Written by Terri Willis, Liver Transplant Recipient.
I was born and diagnosed at the age of two with Tyrosinemia, a very rare metabolic disease. This is where the liver doesn't have the proper enzymes it needs to break down protein. I was diagnosed at Scottish Rite Children's Hospital but the doctor didn't know how to treat me so I was sent to Egleston Children's Hospital. I was the second person in the United States to be diagnosed with this disease. I had to be on a special diet and could not eat anything with protein and tyrosine (one of the amino acids that the body uses to break down proteins) in it. I had to drink a formula and was on several other medications. I was in-and-out of the hospital a lot because of several complications. My blood pressure would go sky high or I would get severe nose bleeds that could not be stopped on their own.
When your liver does not work properly, your blood’s ability to clot does not work properly either. My family and I lived in Florida for a few years when I was 12 and while there my parents received a letter from the doctor who had treated me at Egleston Children’s Hospital. It said many of Tyrosinemia kids were being diagnosed with liver cancer and that I needed to be tested. We came back to Georgia and it was confirmed that I did have cancer and it was spreading fast. We were informed that I needed a liver transplant and were introduced to Dr. Thomas Dodson, who started the pediatric liver transplant program in 1990. I was admitted for three days for several tests. Once I was accepted, I was placed on the national waiting list and my parents were given a pager. I don't remember how long I waited but my mom said it was not long. It seemed long to me because we had many false alarms.
When the day finally came I was with my mom and sister. We were running errands for my granddaddy's birthday which was the next day. We stopped for lunch and I remember ordering a waffle. We were just talking and laughing when the pager went off. None of us thought anything of it and mom pulled it out of her bag and put it back. After a second, it hit her. She jumped up and said that's Jeanne! Jeanne was my transplant coordinator. She said they had a liver for me but tests had to be done on it. An hour later, she called back and said for us to come to the hospital. I had a fever when I arrived; they were talking about whether to go through with the surgery or not. I was given a Tylenol and we waited. The Tylenol brought the fever down so we moved forward. Surgery was set for early the next morning.
I calmly watched cartoons while being prepped. My nurse brought me a Valium. I asked what it was for and she told me it was so I wouldn't be nervous. I said I don't need it, give it to my mom! Morning came and I was taken to surgery. I was in the hall with everyone around me when the nerves kicked in. I was shaking and my nurse asked if I was cold. Almost in tears, I said no, my Valium wore off! Everyone was amused except for me. When I woke up, I was strapped down. I couldn't move or talk which freaked me out. I have no memories of it but my mom says I had a lot of IVs and tubes and I was temporarily on a breathing machine.
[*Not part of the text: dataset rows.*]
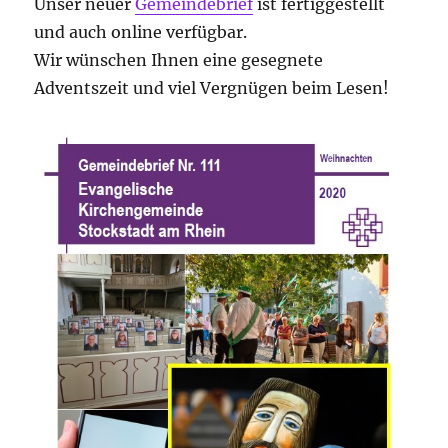
Unser neuer
Gemeindebrief
ist fertiggestellt
und auch online verfügbar.
Wir wünschen Ihnen eine gesegnete
Adventszeit und viel Vergnügen beim Lesen!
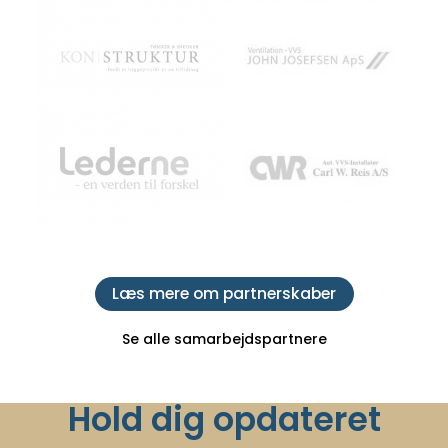
Læs mere om partnerskaber
Se alle samarbejdspartnere
Hold dig opdateret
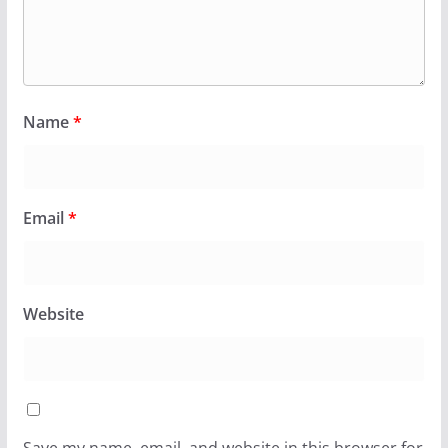
Name
*
Email
*
Website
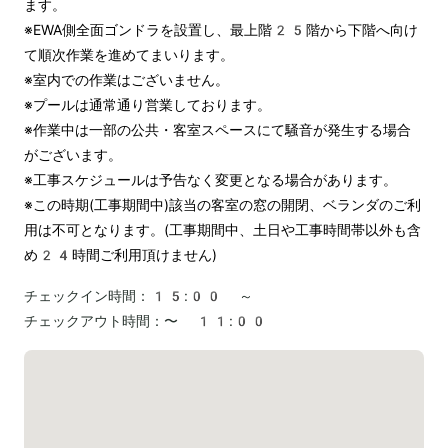
ます。

※EWA側全面ゴンドラを設置し、最上階25階から下階へ向け
て順次作業を進めてまいります。

※室内での作業はございません。

※プールは通常通り営業しております。

※作業中は一部の公共・客室スペースにて騒音が発生する場合
がございます。

※工事スケジュールは予告なく変更となる場合があります。

※この時期(工事期間中)該当の客室の窓の開閉、ベランダのご利
用は不可となります。(工事期間中、土日や工事時間帯以外も含
め24時間ご利用頂けません)
チェックイン時間：
15:00 ～
チェックアウト時間：
〜 11:00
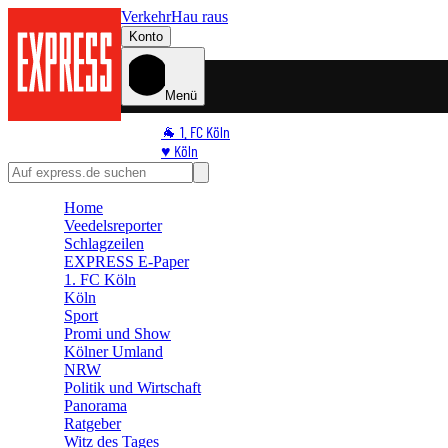
Verkehr
Hau raus
Konto
Menü
🐐 1. FC Köln
♥️ Köln
⭐ Promi
🏆 Sport
Home
🛒 Shoppingwelt
Veedelsreporter
🧩 Spiele
Schlagzeilen
EXPRESS E-Paper
1. FC Köln
Köln
Sport
Promi und Show
Kölner Umland
NRW
Politik und Wirtschaft
Panorama
Ratgeber
Witz des Tages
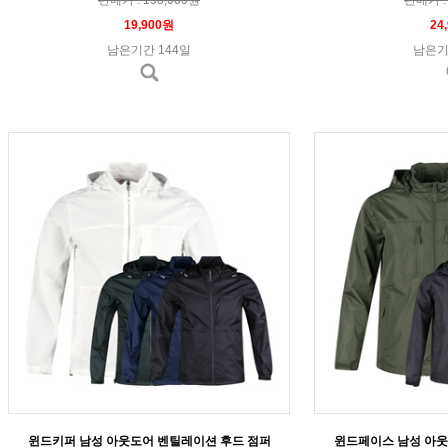
19,900원
24
남은기간 144일
남은기
윈드키퍼 남성 아웃도어 벤틸레이션 후드 점퍼
윈드페이스 남성 아웃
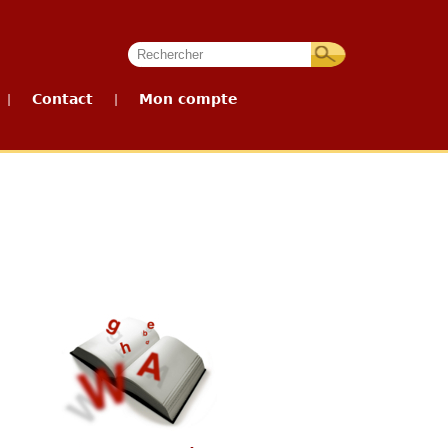
Contact
Mon compte
|
|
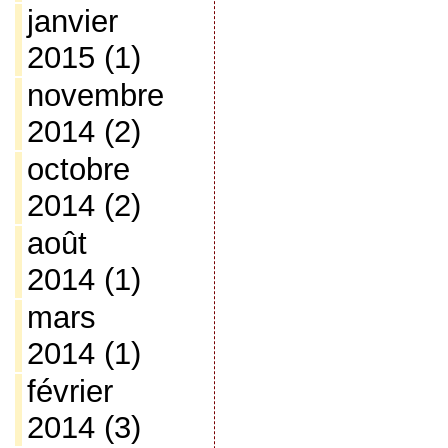
janvier
2015
(1)
novembre
2014
(2)
octobre
2014
(2)
août
2014
(1)
mars
2014
(1)
février
2014
(3)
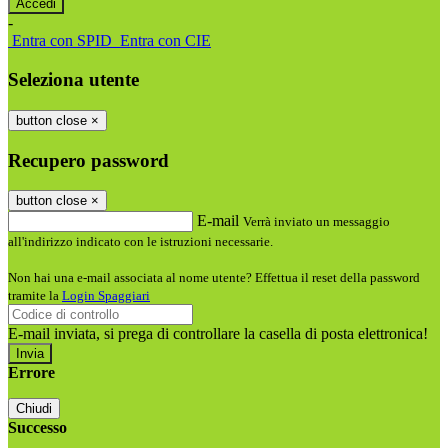
-
Entra con SPID
Entra con CIE
Seleziona utente
button close
×
Recupero password
button close
×
E-mail
Verrà inviato un messaggio
all'indirizzo indicato con le istruzioni necessarie.
Non hai una e-mail associata al nome utente? Effettua il reset della password
tramite la
Login Spaggiari
E-mail inviata, si prega di controllare la casella di posta elettronica!
Errore
Chiudi
Successo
When I first woke up, the first person I saw was Jeanne. She told me I had a new healthy liver and I started crying. We were told the transplant would be called off if the cancer had spread. When they opened me, it had already spread throughout my liver and my gallbladder. My old liver was covered in tumors and badly scarred. I wouldn't have been able to wait much longer.
On July 2, 1991, I became Georgia's 8th pediatric liver transplant recipient. My surgery lasted 8 hours and I was in the hospital for three weeks. I had a perfect recovery; Dr. Dodson called me his star patient. On the 20th day following my transplant, I was sent home.
Because of the research that was compiled from me and my liver, newborns in Georgia are now screened for Tyrosinemia and other metabolic disease. In fact, a new drug was created that can slow down the need for a transplant and in some cases prevent it.
It has now been over 20 years and I have done exceptionally well. I have had many ups and downs but I would not trade them for anything. I have a huge scar on my belly in the shape of an upside down Y. I love it and consider it a badge of honor for what I went through. A lot of people have asked me what it felt like to go through something like this at such a young age. But I never thought of it, at the time it was just something that had to be done to save my life. I had been living like that for so long, I didn’t know anything else.
I think I was given this journey to help and inspire other people and I believe I am doing that. It has made me who I am today. I found out my donor was an 11 year old girl from Arkansas. I don't know anything else about her. I don't even know her name but not a day goes by that I don't think of her, her family, and what was given to me.